* _WORK ORDER_
Carry on the excerpt about the township's gypsy moth spraying plans, beginning after its final sentence.

The township set aside $150,000 for moth spraying as part of the 2022 budget approved in September, though Township Supervisor Jack Curtis said they might not have to spend that much if they can secure enough matching funds from the county. Some residents might also need to form a special assessment district if they want their subdivision sprayed, depending on the results of the survey and available funding.
Besides the cost, the challenge with aerial spraying is that there is a narrow window of time the Bt is effective. Trees must be sprayed, from low-flying aircraft in mid-to-late May, soon after the caterpillars hatch.
The flight conditions also have to be perfect. It must be early in the morning, with less than 10 mile-per- hour winds, over 40 degrees Fahrenheit, high humidity and no precipitation. They are going to try to coordinate spraying all participating communities in Macomb and Oakland counties in the same day, according to Stout.

Because of the costs and tight timeframe, surveying ahead of time is crucial in order to be strategic and precise about what acres need spraying.

* _EXTRACTED MATERIAL_

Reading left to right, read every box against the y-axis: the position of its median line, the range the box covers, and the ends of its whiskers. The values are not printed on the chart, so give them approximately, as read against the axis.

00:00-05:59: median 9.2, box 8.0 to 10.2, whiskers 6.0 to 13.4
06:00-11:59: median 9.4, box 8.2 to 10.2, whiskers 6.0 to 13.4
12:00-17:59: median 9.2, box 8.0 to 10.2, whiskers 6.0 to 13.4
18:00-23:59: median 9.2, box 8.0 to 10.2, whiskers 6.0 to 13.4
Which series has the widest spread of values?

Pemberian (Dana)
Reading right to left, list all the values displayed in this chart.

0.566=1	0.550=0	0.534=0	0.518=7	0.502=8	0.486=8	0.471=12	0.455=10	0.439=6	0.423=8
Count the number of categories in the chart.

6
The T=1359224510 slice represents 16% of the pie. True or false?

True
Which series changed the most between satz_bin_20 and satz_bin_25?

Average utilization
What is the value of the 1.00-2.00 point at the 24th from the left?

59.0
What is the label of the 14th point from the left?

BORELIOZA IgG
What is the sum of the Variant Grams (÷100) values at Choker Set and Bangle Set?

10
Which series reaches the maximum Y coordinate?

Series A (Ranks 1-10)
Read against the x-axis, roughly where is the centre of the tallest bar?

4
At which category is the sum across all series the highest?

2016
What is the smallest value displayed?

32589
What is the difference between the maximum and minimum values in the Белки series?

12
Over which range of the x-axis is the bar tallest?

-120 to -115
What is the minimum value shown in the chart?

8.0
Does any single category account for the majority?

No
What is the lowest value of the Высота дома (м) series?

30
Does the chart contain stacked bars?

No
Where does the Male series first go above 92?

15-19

* _OUTPUT OF THE EXERCISE_
The moths begin their life cycle in egg masses ranging from the size of a dime to a quarter, attached to tree trunks and other surfaces. A single egg mass contains anywhere from 50 to 1,500 eggs. “The females that lay the egg masses are opportunists,” Stout said. “They’ll lay them on brick, they’ll lay them behind the eve troughs, on play equipment, on a trailer. Anything that’s parked in your yard. Your lawn furniture, woodpiles, brick piles. Look all those places.”
The masses are laid in mid-August and hatch in mid-May, depending on the temperature. Masses can be surveyed anytime during that range, but it is typically done in late fall when they are easier to spot with less leaves on the trees. It’s also important to get the surveying done early enough so there is enough time to map out the infected areas, identify the exact acreage, start the bid process and line up the funding.
Surveyors will start with data collected from last year’s survey and from residents reporting infestations over the summer. With permission from property owners, they will search for new egg masses. A minimum of eight masses within an 18.5-foot radius forms a “plot.” Two plots, 100 yards apart, form a “spray block” – the smallest area that can be sprayed.
The data collected will be used to create a map of the most infected areas and to plot a potential flight path for the sprayer.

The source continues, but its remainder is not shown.